■ RECORDS SUPPLIED:

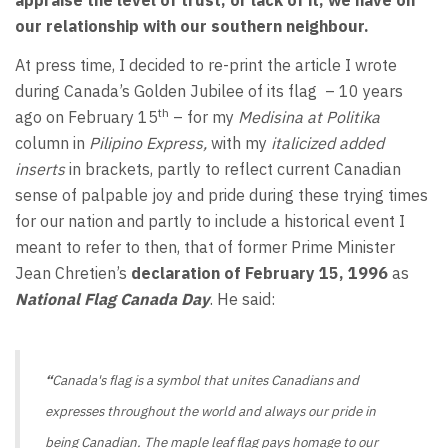
appraise the level of trust, or lack of it, we have on
our relationship with our southern neighbour.
At press time, I decided to re-print the article I wrote
during Canada’s Golden Jubilee of its flag
– 10 years
th
ago on February 15
– for my
Medisina at Politika
column in
Pilipino Express,
with my
italicized
added
inserts
in brackets, partly to reflect current Canadian
sense of palpable joy and pride during these trying times
for our nation and partly to include a historical event I
meant to refer to then, that of former Prime Minister
Jean Chretien’s
declaration
of February 15, 1996
as
National Flag Canada Day
. He said:
“
Canada's flag is a symbol that unites Canadians and
expresses throughout the world and always our pride in
being Canadian. The maple leaf flag pays homage to our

■ WORK TASK:
Please reproduce, word for word, every line of text from the items above, leaving the pictures out of your answer.

■ RESULT OF THIS EXERCISE:
appraise the level of trust, or lack of it, we have on
our relationship with our southern neighbour.
At press time, I decided to re-print the article I wrote
during Canada’s Golden Jubilee of its flag
– 10 years
th
ago on February 15
– for my
Medisina at Politika
column in
Pilipino Express,
with my
italicized
added
inserts
in brackets, partly to reflect current Canadian
sense of palpable joy and pride during these trying times
for our nation and partly to include a historical event I
meant to refer to then, that of former Prime Minister
Jean Chretien’s
declaration
of February 15, 1996
as
National Flag Canada Day
. He said:
“
Canada's flag is a symbol that unites Canadians and
expresses throughout the world and always our pride in
being Canadian. The maple leaf flag pays homage to our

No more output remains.